The context of the 21st Amendment, they wrote, was to return to the status quo that existed before Prohibition, making it clear that the states had the power to regulate alcohol however they wished, including banning alcoholic beverages entirely within the state if desired. Before Prohibition, the states did not have the power to violate the Dormant Commerce Clause, and the 21st Amendment was not intended to grant them this power.

https://en.wikipedia.org/wiki/Granholm_v._Heald

We can similarly say that the 13th Amendment was not intended to grant the power to inflict cruel and unusual punishment and if that had been the intention, it needed to make an explicit statement to that effect to make that clear, just like the 21st Amendment explicitly states that it repeals the 18th Amendment.

Bardali also wrote «Who decides what the constitution means if not the Supreme Court ?»

Ultimately «the people» are the «fountain of legitimate authority.»

The reason why the idea of a convention could bring legitimacy to the proposed Constitution and to the Philadelphia Convention’s decision to violate the Articles highlights the first major subject of the volume—a subject that doubles as the architectural foundation of constitutional amendment rules: the constituent power. The theory of constituent power springs from the thought of Emmanuel Joeph Sieyès, an 18th century French theorist who argued that the people were the fountain of legitimate authority. Sieyès distinguished the pouvour constituant from the pouvoir constitué, the former referring to the people themselves acting in their constitution-making capacity and the latter to the institutions the people create—institutions that are authorised only to change the Constitution within the constitutional framework created by the people themselves.

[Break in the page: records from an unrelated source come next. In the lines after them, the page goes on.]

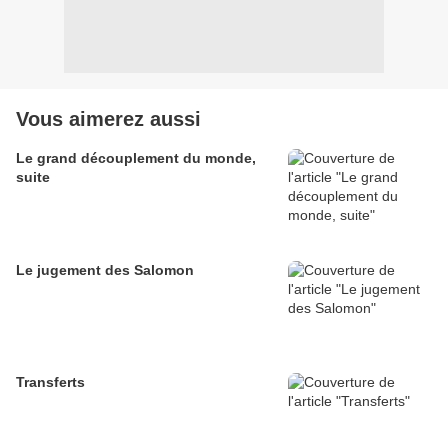
Vous aimerez aussi
Le grand découplement du monde,
suite
Le jugement des Salomon
Transferts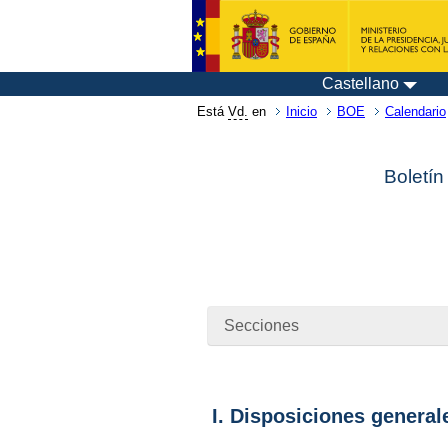
Castellano
Está
Vd.
en
Inicio
BOE
Calendario
Boletín
Secciones
I. Disposiciones general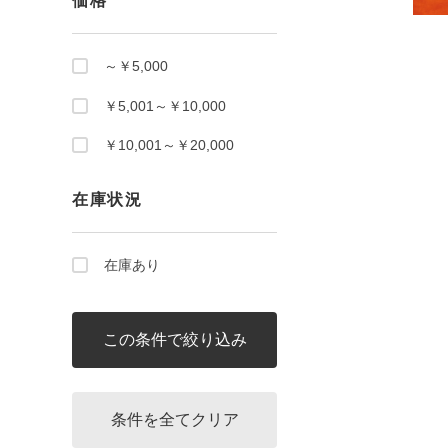
価格
～￥5,000
￥5,001～￥10,000
￥10,001～￥20,000
在庫状況
在庫あり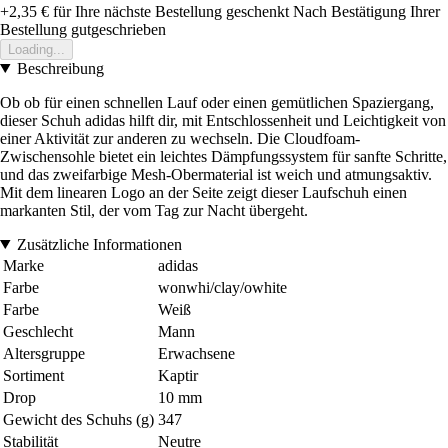
+2,35 €
für Ihre nächste Bestellung geschenkt
Nach Bestätigung Ihrer
Bestellung gutgeschrieben
Loading...
Beschreibung
Ob ob für einen schnellen Lauf oder einen gemütlichen Spaziergang,
dieser Schuh adidas hilft dir, mit Entschlossenheit und Leichtigkeit von
einer Aktivität zur anderen zu wechseln. Die Cloudfoam-
Zwischensohle bietet ein leichtes Dämpfungssystem für sanfte Schritte,
und das zweifarbige Mesh-Obermaterial ist weich und atmungsaktiv.
Mit dem linearen Logo an der Seite zeigt dieser Laufschuh einen
markanten Stil, der vom Tag zur Nacht übergeht.
Zusätzliche Informationen
Marke
adidas
Farbe
wonwhi/clay/owhite
Farbe
Weiß
Geschlecht
Mann
Altersgruppe
Erwachsene
Sortiment
Kaptir
Drop
10 mm
Gewicht des Schuhs (g)
347
Stabilität
Neutre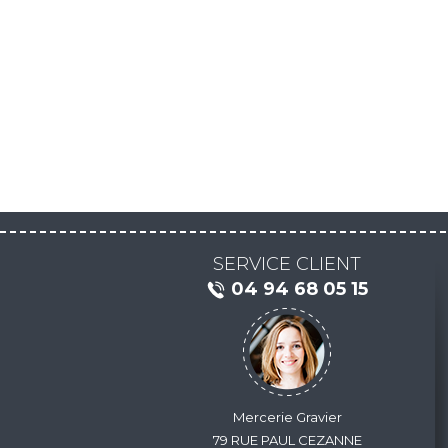
SERVICE CLIENT
04 94 68 05 15
Mercerie Gravier
79 RUE PAUL CEZANNE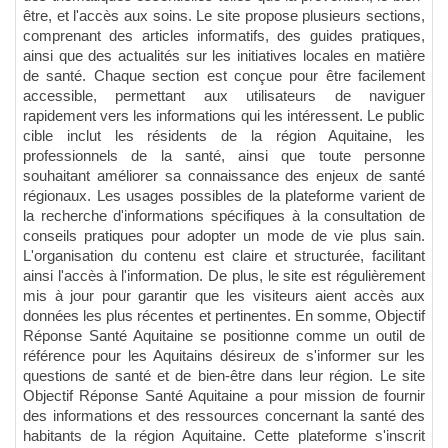
être, et l'accès aux soins. Le site propose plusieurs sections,
comprenant des articles informatifs, des guides pratiques,
ainsi que des actualités sur les initiatives locales en matière
de santé. Chaque section est conçue pour être facilement
accessible, permettant aux utilisateurs de naviguer
rapidement vers les informations qui les intéressent. Le public
cible inclut les résidents de la région Aquitaine, les
professionnels de la santé, ainsi que toute personne
souhaitant améliorer sa connaissance des enjeux de santé
régionaux. Les usages possibles de la plateforme varient de
la recherche d'informations spécifiques à la consultation de
conseils pratiques pour adopter un mode de vie plus sain.
L'organisation du contenu est claire et structurée, facilitant
ainsi l'accès à l'information. De plus, le site est régulièrement
mis à jour pour garantir que les visiteurs aient accès aux
données les plus récentes et pertinentes. En somme, Objectif
Réponse Santé Aquitaine se positionne comme un outil de
référence pour les Aquitains désireux de s'informer sur les
questions de santé et de bien-être dans leur région. Le site
Objectif Réponse Santé Aquitaine a pour mission de fournir
des informations et des ressources concernant la santé des
habitants de la région Aquitaine. Cette plateforme s'inscrit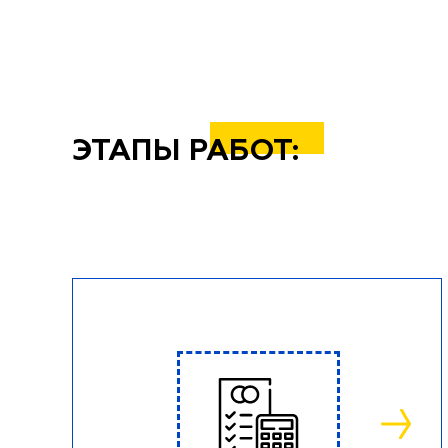
ЭТАПЫ РАБОТ: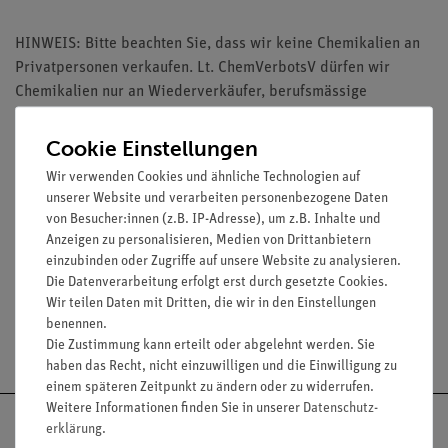
HINWEIS: Bitte beachten Sie, dass wir keine Chemikalien an
Privatpersonen verkaufen. Lt. ChemVerbotsV dürfen wir
Chemikalien nur an Wiederverkäufer, berufsmässige
Verwender und öffentliche Forschungs-, Untersuchungs- und
Lehranstalten abgeben.
Cookie Einstellungen
Wir verwenden Cookies und ähnliche Technologien auf
unserer Website und verarbeiten personenbezogene Daten
von Besucher:innen (z.B. IP-Adresse), um z.B. Inhalte und
Anzeigen zu personalisieren, Medien von Drittanbietern
Media / Downloads
einzubinden oder Zugriffe auf unsere Website zu analysieren.
Die Datenverarbeitung erfolgt erst durch gesetzte Cookies.
Wir teilen Daten mit Dritten, die wir in den Einstellungen
benennen.
Versandkostenfrei ab 300,- €
Die Zustimmung kann erteilt oder abgelehnt werden. Sie
haben das Recht, nicht einzuwilligen und die Einwilligung zu
einem späteren Zeitpunkt zu ändern oder zu widerrufen.
Weitere Informationen finden Sie in unserer
Daten­schutz­
erklärung
.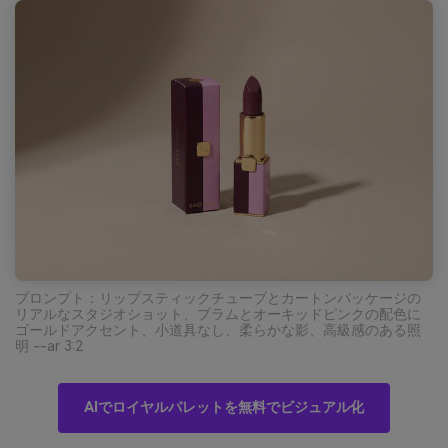
プロンプト：リップスティックチューブとカートンパッケージの
リアルなスタジオショット、プラムとオーキッドピンクの配色に
ゴールドアクセント、小道具なし、柔らかな影、高級感のある照
明 --ar 3:2
AIでロイヤルパレットを無料でビジュアル化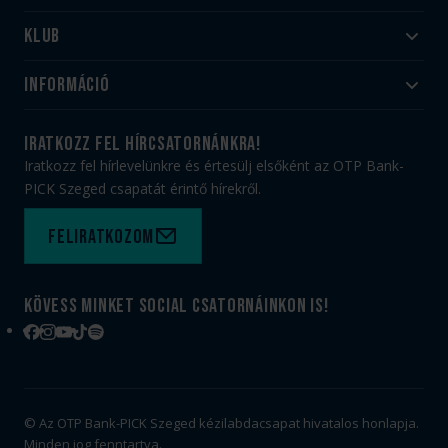
Klub
Felnőtt
Akadémia
Utánpótlás
Információ
#HandballFamily
#kékek szívügyünk
Klubtörténet
Jegy- és bérletvásárlás
iratkozz fel hírcsatornánkra!
Munkatársaink
Webshop
Iratkozz fel hírlevelünkre és értesülj elsőként az OTP Bank-
PICK Aréna
Impresszum
PICK Szeged csapatát érintő hírekről.
Sajtóakkreditáció
TAO
Büszkeségeink
Adatvédelem
Feliratkozom
Felhasználási feltételek
Kapcsolat
Kövess minket social csatornáinkon is!
Facebook
Instagram
YouTube
TikTok
Spotify
© Az OTP Bank-PICK Szeged kézilabdacsapat hivatalos honlapja.
Minden jog fenntartva.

The Foundations and Traditions of Constitutional Amendment edited by Richard Alberi, Xenophon Contiades, and Alkmene Fotiadou

Previously, I wrote «If the 13th Amendment were to be repealed, I would not accept the repeal and I’m sure that I am not alone in this – this could be a civil war scenario. However, considering that “in the 21st Century, almost every country has legally abolished chattel slavery” (Wikipedia), this seems like a pretty far-fetched scenario to me. For something like that to come to pass in this modern age, a major subversion of the will of the people would have to have occurred. Probably military intervention or popular uprisings would remove the proponents of a repeal of the 13th Amendment from power well before another civil war could develop.»

If the 13th Amendment were to be repealed, I believe that the people would assert their constituent power and would rise up to set things right.